1923 film by William C. deMille

Don't Call It Love is a 1923 American silent romantic comedy film directed by William C. deMille and written by Clara Beranger and Julian Street based upon the play Rita Coventry by Hubert Osborne. The film stars Agnes Ayres, Jack Holt, Nita Naldi, Theodore Kosloff, Rod La Rocque, and Robert Edeson. The film was released on December 24, 1923, by Paramount Pictures.

==Plot==
As described in a film magazine review, vampish opera diva Rita Coventry is attracted to wealthy New Yorker Richard Parrish and determines to add him to her long list of admirers, much to the annoyance of her conductor Luigi Busini, who is jealous of the many loves of his star. Richard is easily led on, too easily, in fact. While the two are at Atlantic City, Rita promptly forgets his presence when Patrick Delaney, a young piano tuner, plays one of his compositions to her.
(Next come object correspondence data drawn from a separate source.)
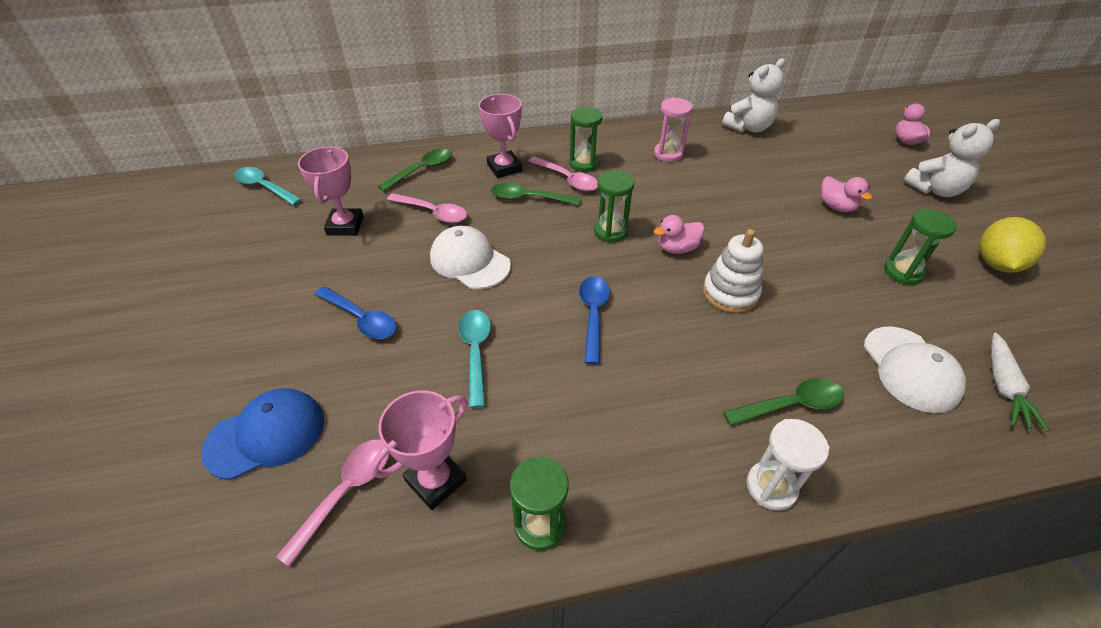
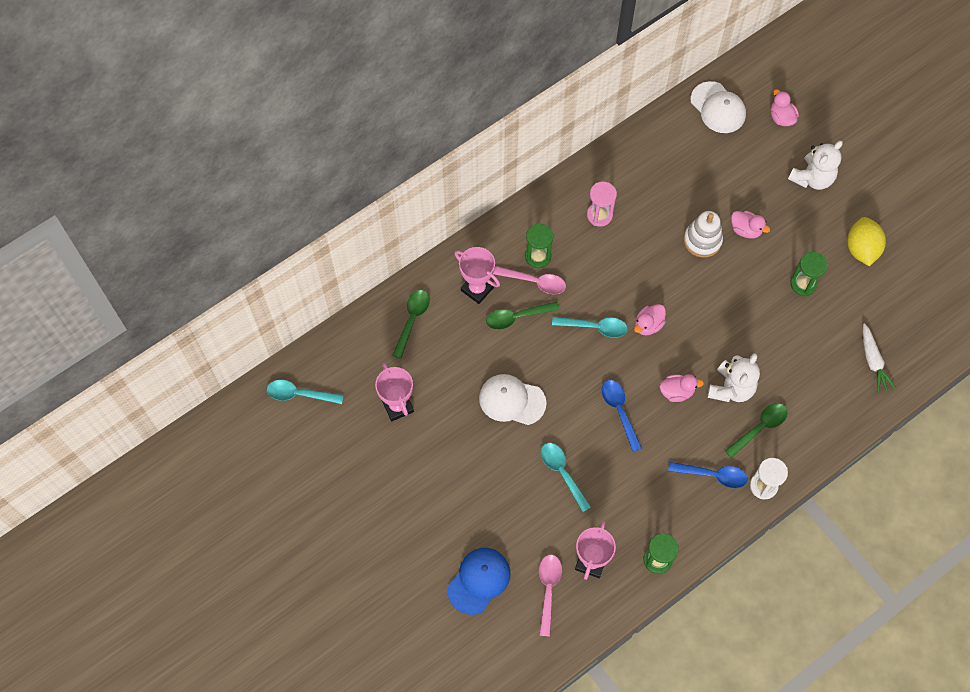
camera: 25 degrees left, 20 degrees up
(361, 319) = (473, 480): blue spoon -> blue spoon (713, 475)
(433, 213) = (454, 364): pink spoon -> none
(611, 231) = (595, 327): green hourglass -> turquoise spoon
(682, 321) = (677, 392): none -> pink duck
(730, 293) = (698, 353): white stacking toy -> white stacking toy (702, 240)
(748, 128) = (651, 149): white teddy bear -> white teddy bear (731, 388)
(910, 369) = (820, 370): white cap -> white cap (718, 108)

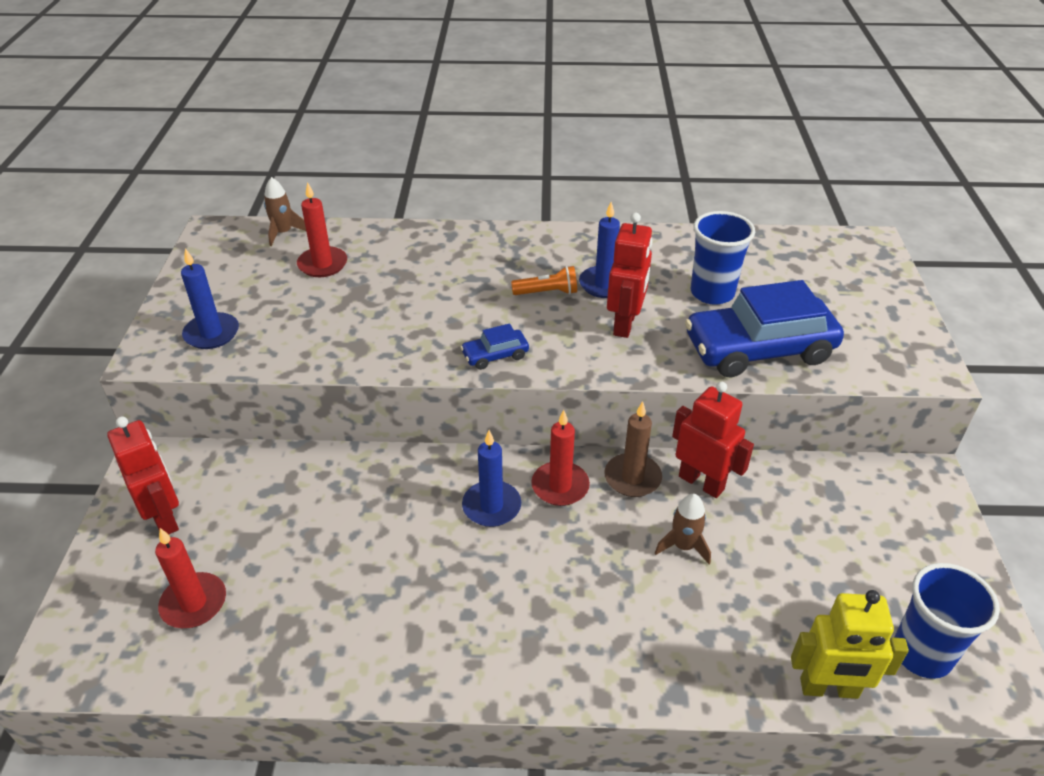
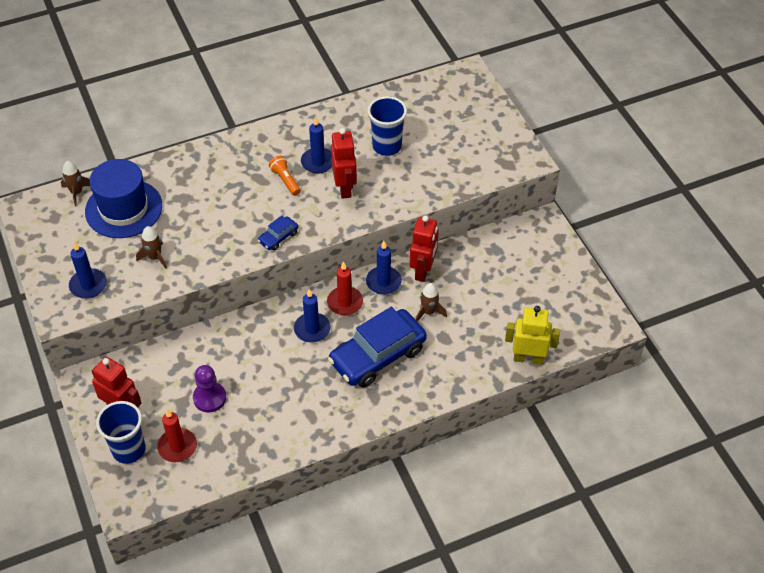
camera: 25 degrees left, 10 degrees up
(287, 549) = (209, 398): none -> purple pawn
(317, 328) = (155, 257): none -> brown rocket
(322, 264) = (123, 208): red candle -> blue hat
(547, 292) = (285, 180): orange flashlight -> orange flashlight turned 90 degrees counterclockwise
(632, 478) = (383, 282): brown candle -> blue candle
(701, 482) = (423, 270): red robot -> red robot turned 90 degrees clockwise
(759, 349) = (430, 179): blue car -> blue car (377, 356)
(829, 689) = (528, 358): yellow robot -> yellow robot turned 150 degrees counterclockwise
(921, 654) = (566, 323): blue cup -> blue cup (129, 450)

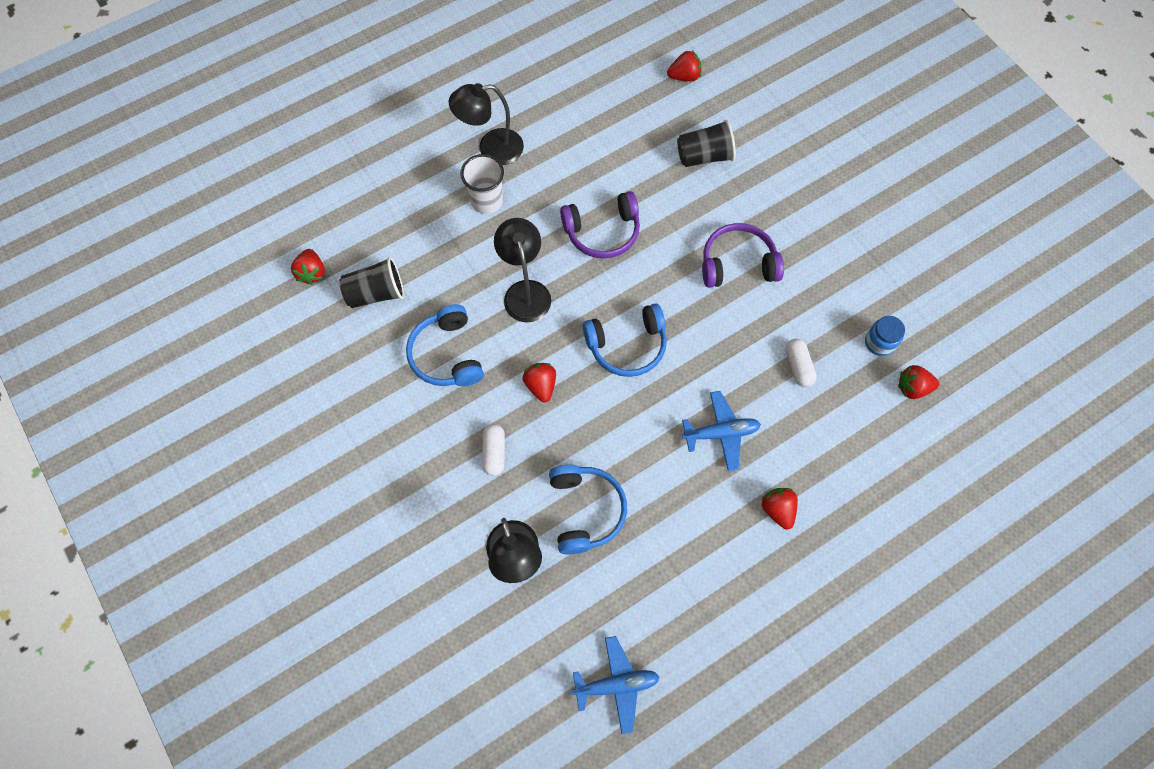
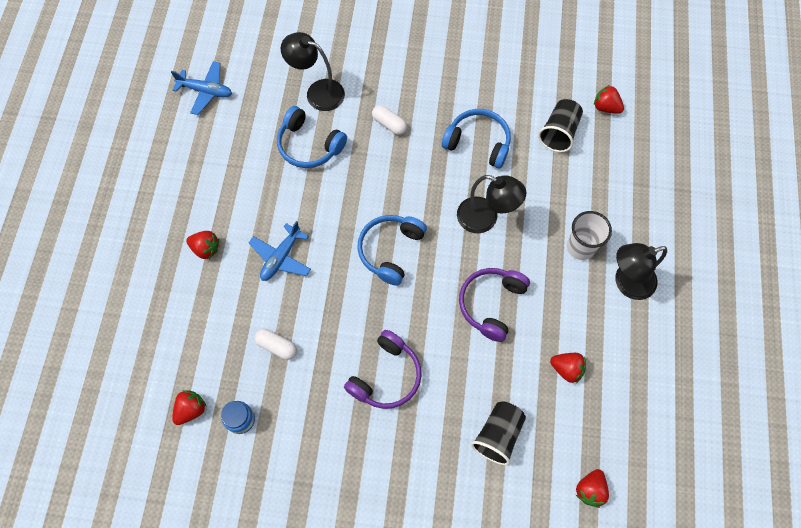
camera: 130 degrees right, 0 degrees up
(491, 149) = (627, 283): black lamp -> black lamp turned 135 degrees counterclockwise
(541, 385) = (409, 179): red strawberry -> red strawberry (566, 369)
(616, 685) = (206, 91): blue plane -> blue plane turned 105 degrees counterclockwise

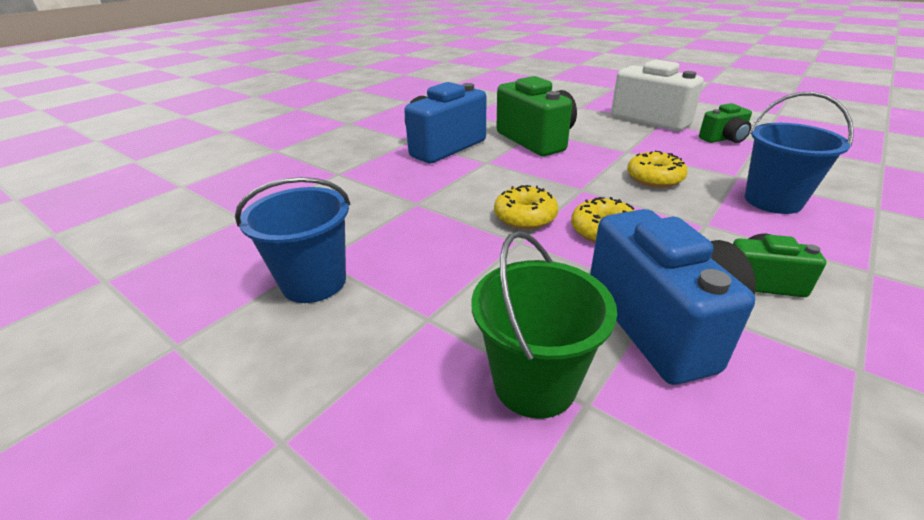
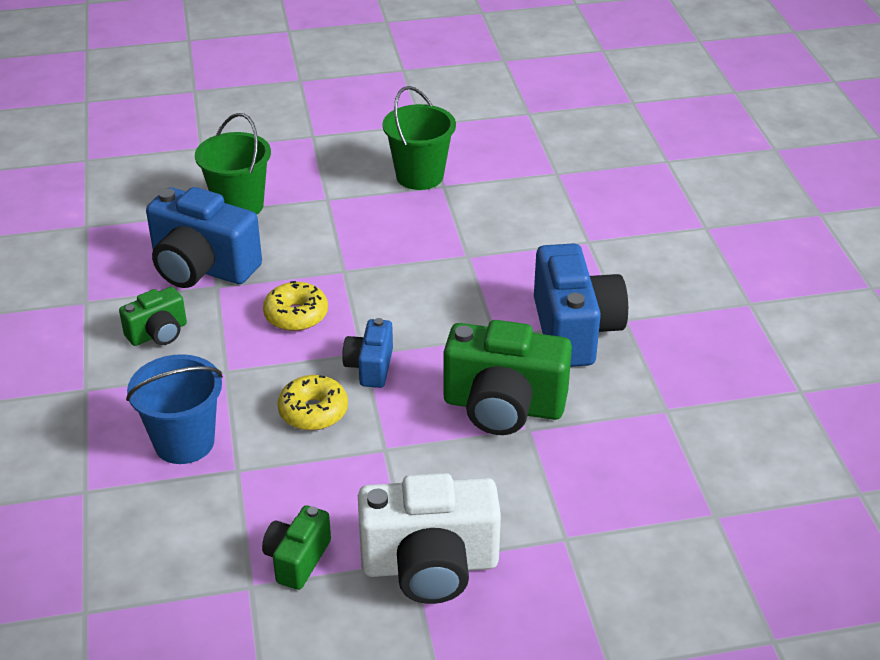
camera: 130 degrees right, 5 degrees up
(314, 282) = (419, 176): blue bucket -> green bucket
(525, 217) = (368, 293): yellow donut -> none
(586, 181) = (370, 367): none -> blue camera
She rushes back to New York City to arrange a hearing for him. Meanwhile, Alice Meldrum, an unassuming young woman who really loves Richard, hears of his infatuation. Her friend Clara Proctor advises her to play Richard instead of allowing him to take her as a matter of course. However, when Richard returns, Alice cannot deny him her love.

==Preservation==
With no prints of Don't Call It Love located in any film archives, it is considered a lost film.